◆ Exercício ◆
Indique se cada afirmação a seguir está de acordo com o texto sobre Dallas na Fórmula 1, respondendo sim ou não e citando literalmente as palavras do texto que decidem a questão. (a) Dallas sediou um Grande Prêmio nos anos 1980. (b) A corrida foi agradável para os pilotos. (c) As taxas de realização de um GP diminuíram.
━━━━━ Texto
Hora de mais um texto sobre pistas
que a Fórmula 1 já visitou em seus 70 anos de história. E hoje falarei de
Dallas, cidade que já teve o privilégio de sediar um Grande Prêmio, nos anos
1980. Foi uma corrida cheia de emoções, mas só para o público, uma vez que para
os pilotos, a situação não foi assim tão agradável. Confiram mais detalhes no
texto abaixo, e boa leitura a todos...
DALLAS
Quem vê a
Fórmula 1 hoje toda cheia de frescuras e exigências para correr em determinadas
pistas, muitas vezes justificando a necessidade de segurança, não imagina por
onde a categoria já correu em determinadas ocasiões. Se é verdade que não se
pode renegar as melhores condições de segurança, para se evitar acidentes, ou
pelo menos minimizar suas consequências, não é menos verdade que, por causa
disso, muitas pistas que ofereciam desafio aos pilotos acabaram expurgadas do
calendário, em que peses muitas vezes os motivos terem sido muito mais
econômicos do que de segurança propriamente dita, uma vez que as taxas de
realização de um GP cresceram a níveis astronômicos, ficando muito difícil de
se bancar a brincadeira por simples desejo.
━━━━━━━━━━
━━━━━ Itens
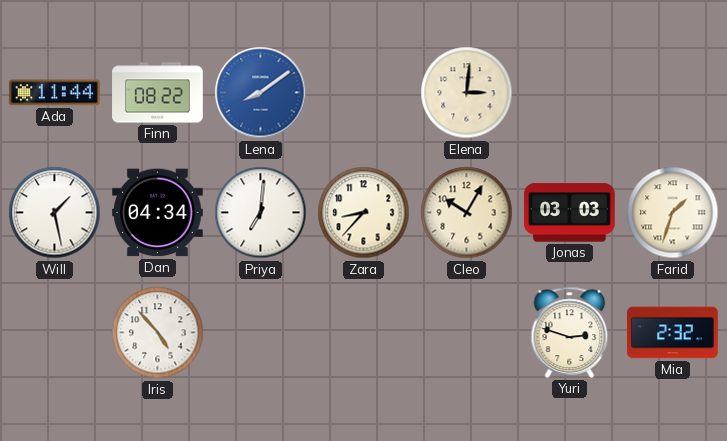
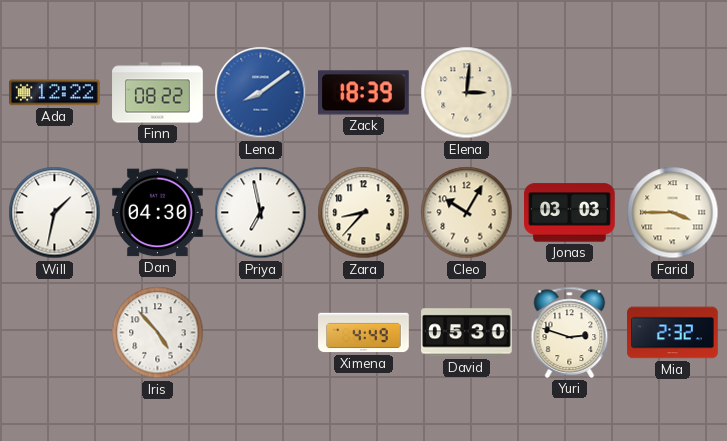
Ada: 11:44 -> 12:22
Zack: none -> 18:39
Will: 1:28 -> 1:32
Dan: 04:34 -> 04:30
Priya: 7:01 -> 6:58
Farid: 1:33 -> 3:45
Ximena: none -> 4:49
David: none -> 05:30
━━━━━━━━━━
◆ Resposta correta ◆
(a) Sim: "Dallas, cidade que já teve o privilégio de sediar um Grande Prêmio, nos anos 1980"
(b) Não: "para os pilotos, a situação não foi assim tão agradável"
(c) Não: "as taxas de realização de um GP cresceram a níveis astronômicos"